When all such responses have failed, the next options has been to apply the so-called smart (or targeted) sanctions aimed purportedly on the leaders but, in reality, are general sanctions which hurt the ordinary citizens much more than they do the leaders. These smart sanctions generally include travel bans and freeze on personal assets which, unfortunately, also do have very limited impact on the targeted people who have many ways and means to circumvent the sanctions. More recently, the erring leaders have been threatened with prosecution at the International Court of Justice in the Hague however the effect of this is still to be fully assessed. Al least, this has elicited some welcome anxiety in the case of Omar al-Bashir of Sudan who has recently been indicted for crimes against humanity.

My view, however, is that any such measures are incremental and insufficient to drive the change which is so necessary in the governance systems in Africa. What may be required is external military intervention to depose obnoxious and weak regimes and replace them with stronger administrations. From time immemorial, weak and unpopular regimes have been overthrown by the citizens and, where this was not possible, where invaded by stronger neighbours. I do not have a quarrel with the doctrine of national sovereignty but I believe that it has its limits. National sovereignty should be respected only where the leaders also respect universally recognised and accepted democratic conventions and norms – such as the protection of their citizens and the respect of human rights.

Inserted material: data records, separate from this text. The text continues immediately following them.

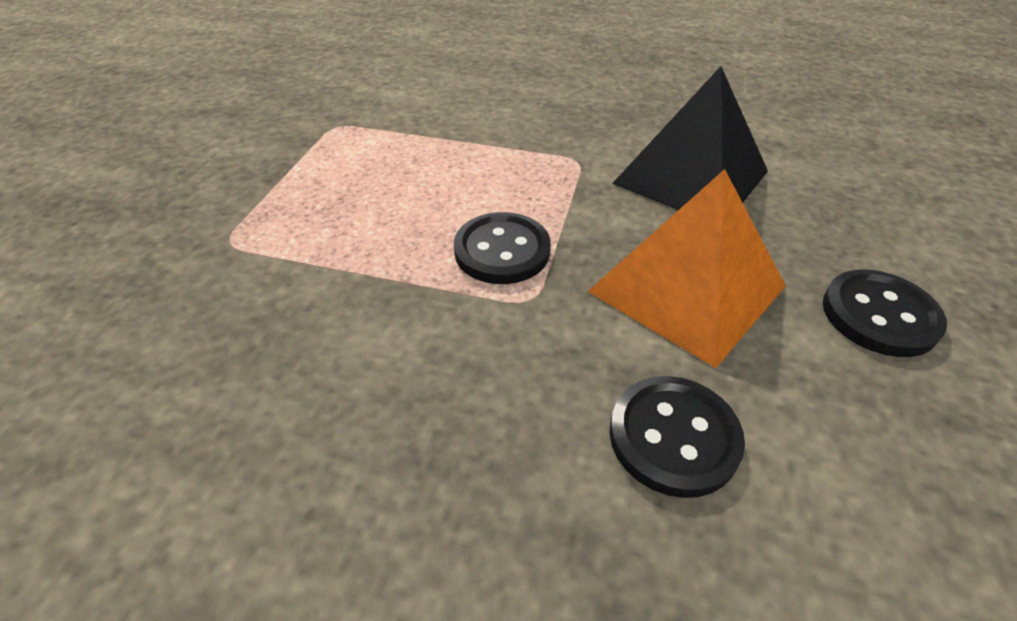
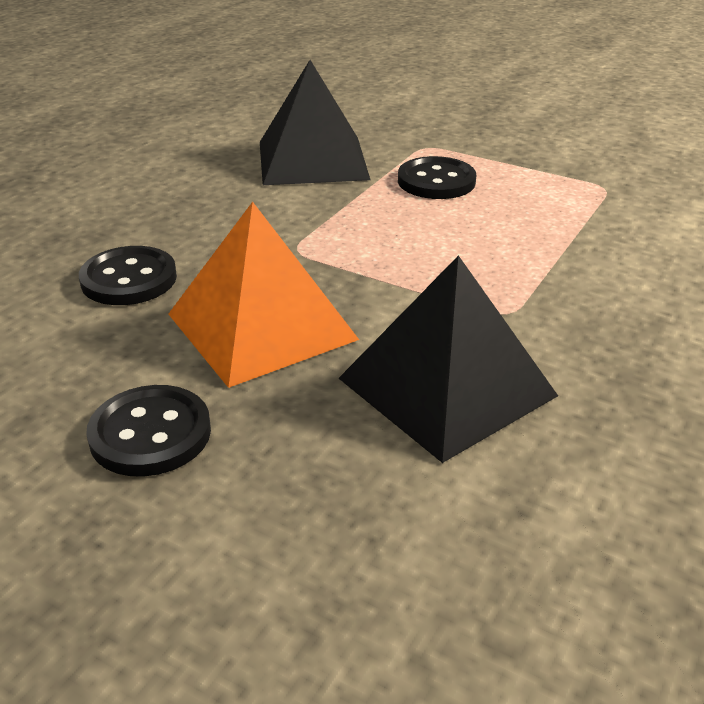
camera: 105 degrees right, 10 degrees down
(272, 341) = (312, 160): none -> black pyramid
(502, 251) = (363, 245): black button -> black button (436, 181)

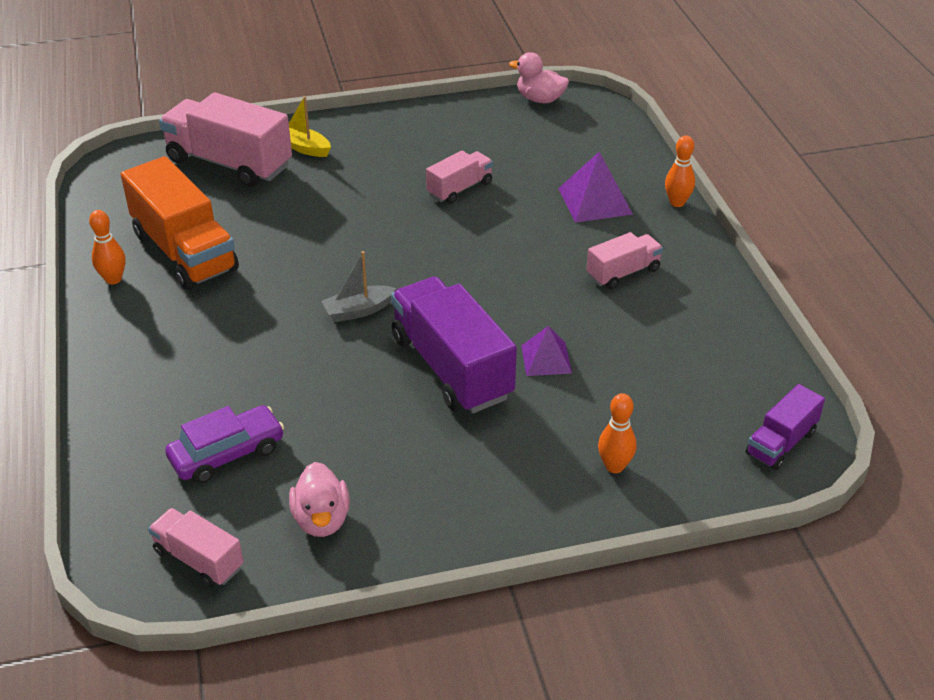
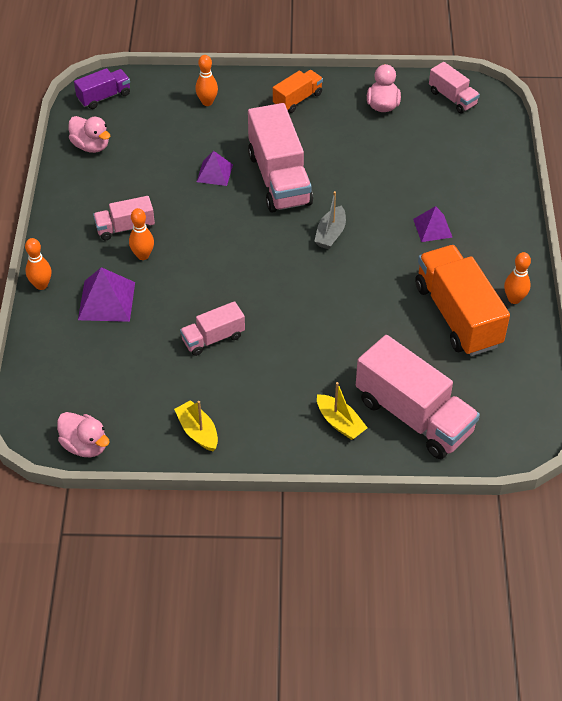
camera: 165 degrees left, 10 degrees up
(221, 342) = (432, 228): none -> purple pyramid
(227, 454) = (433, 150): purple car -> none
(358, 311) = (330, 234): grey boat -> grey boat turned 120 degrees clockwise
(441, 122) = (198, 431): none -> yellow boat
(451, 367) = (279, 179): purple truck -> pink truck
(469, 501) = (297, 99): none -> orange truck
(582, 248) = (143, 255): none -> orange bowling pin
(741, 364) = (91, 146): none -> pink duck

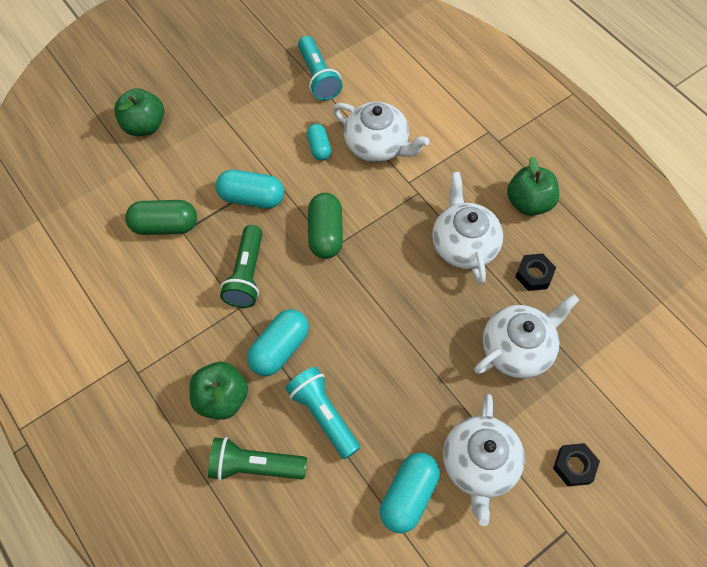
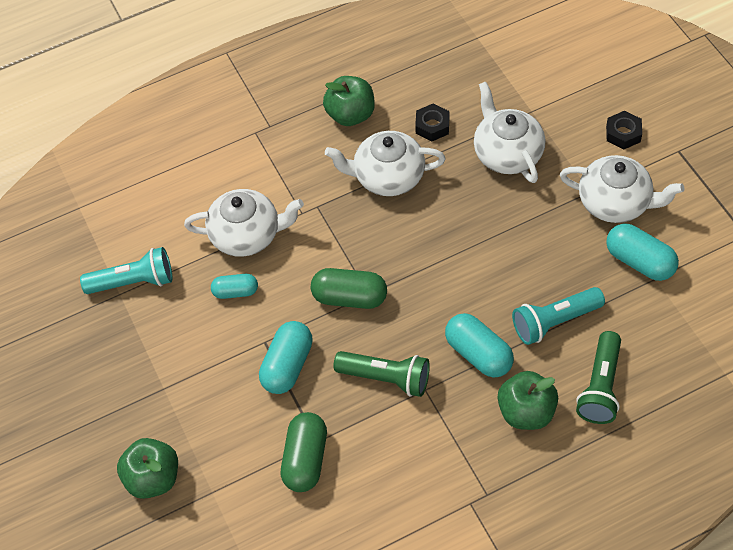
camera: 75 degrees left, 5 degrees down
(377, 145) = (247, 235): white teapot -> white teapot turned 45 degrees clockwise

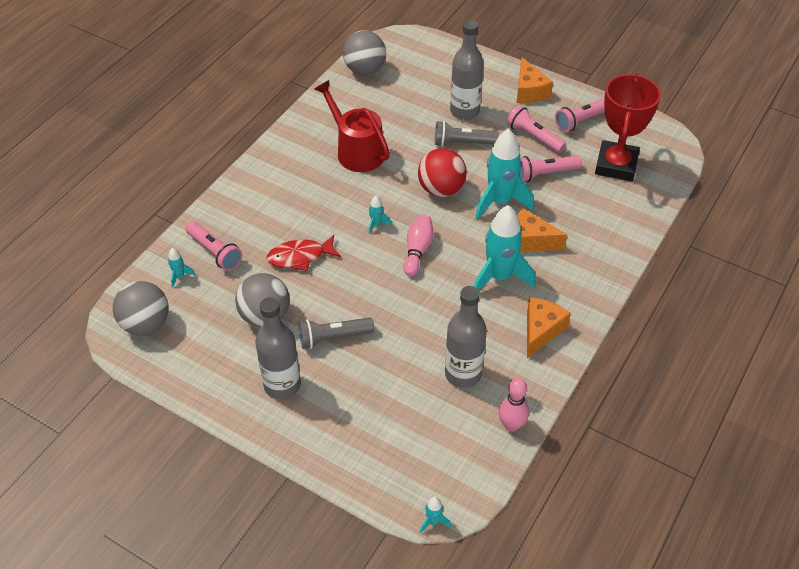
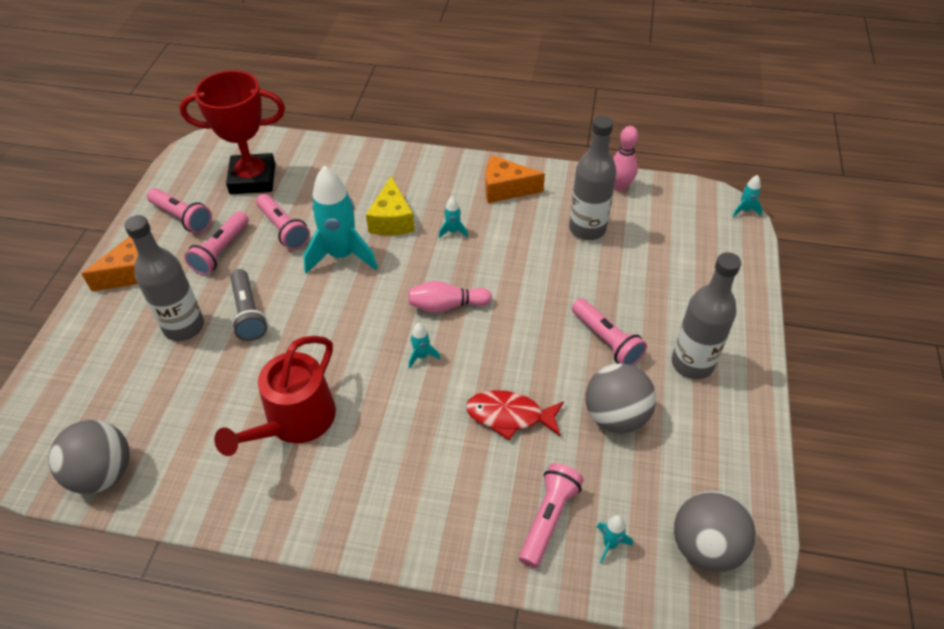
camera: 110 degrees left, 0 degrees up
(300, 257) = (509, 416): red fish -> red fish turned 135 degrees clockwise
(333, 338) = (606, 340): grey flashlight -> pink flashlight
(441, 189) = (339, 311): red ball -> none
(499, 277) = (453, 231): turquoise rocket -> turquoise rocket, size x0.42
(530, 241) = (391, 220): orange cheese -> yellow cheese

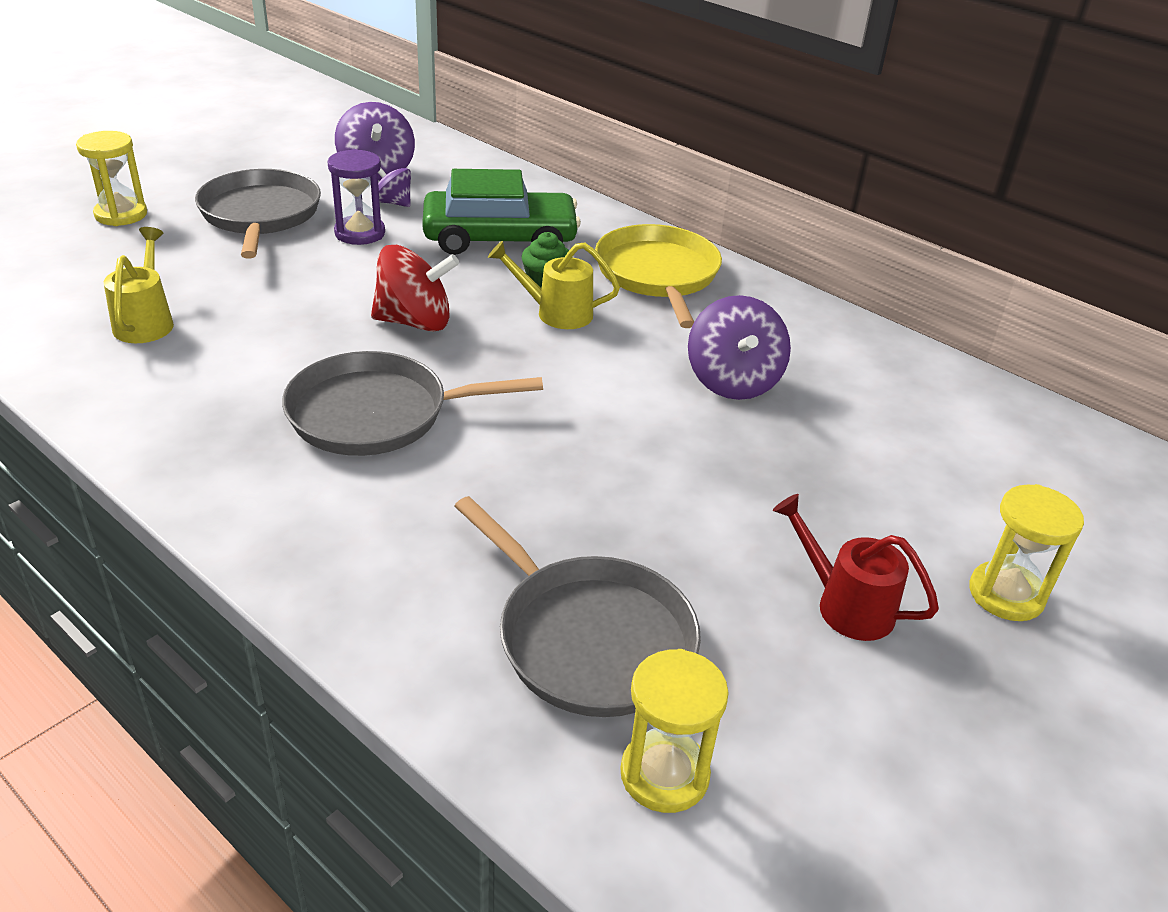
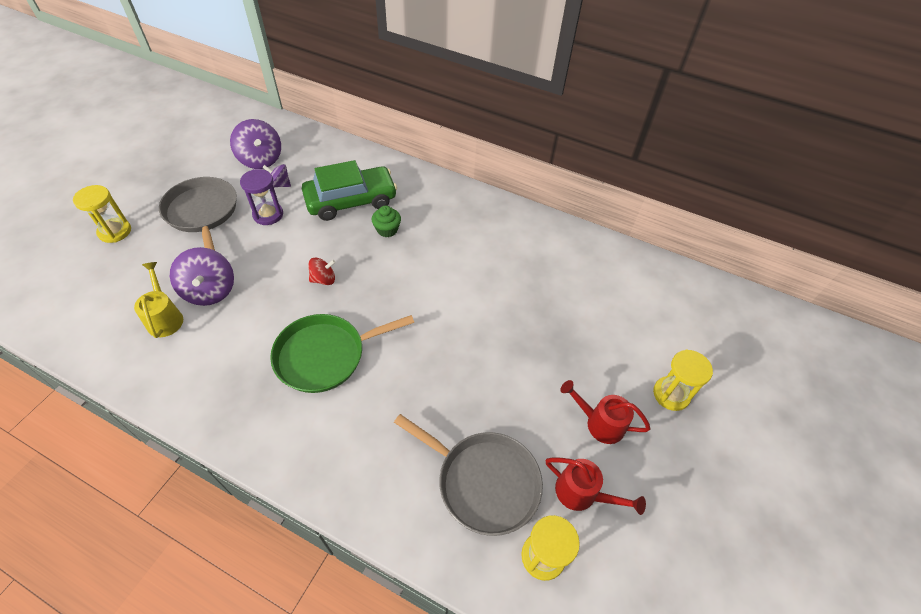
camera: 15 degrees left, 15 degrees up
(377, 414) = (325, 355): grey pan -> green pan
(415, 322) = (323, 279): red spinning top -> red spinning top, size x0.57
(556, 313) = (400, 253): yellow watering can -> none
(658, 275) = (447, 210): yellow pan -> none
(733, 381) = (507, 282): purple spinning top -> purple spinning top (210, 291)
(776, 700) = (582, 494): none -> red watering can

In the case of the DRC, it is quite clear that the regime there is pathetically weak and is incapable of providing effective administration and protection to its citizens. The stationing of the largest peace keeping force in the world in that country has not brought any noticeable peace and tranquillity and is not sustainable in the long term. There may therefore merit in allowing stronger forces in the region to move in and take over administration of the country. I suspect that the likes of Rwanda would relish that prospect. It may initially be messy, I should admit, but it could provide long term stability to the country and provide its people with much needed relief from perennial suffering.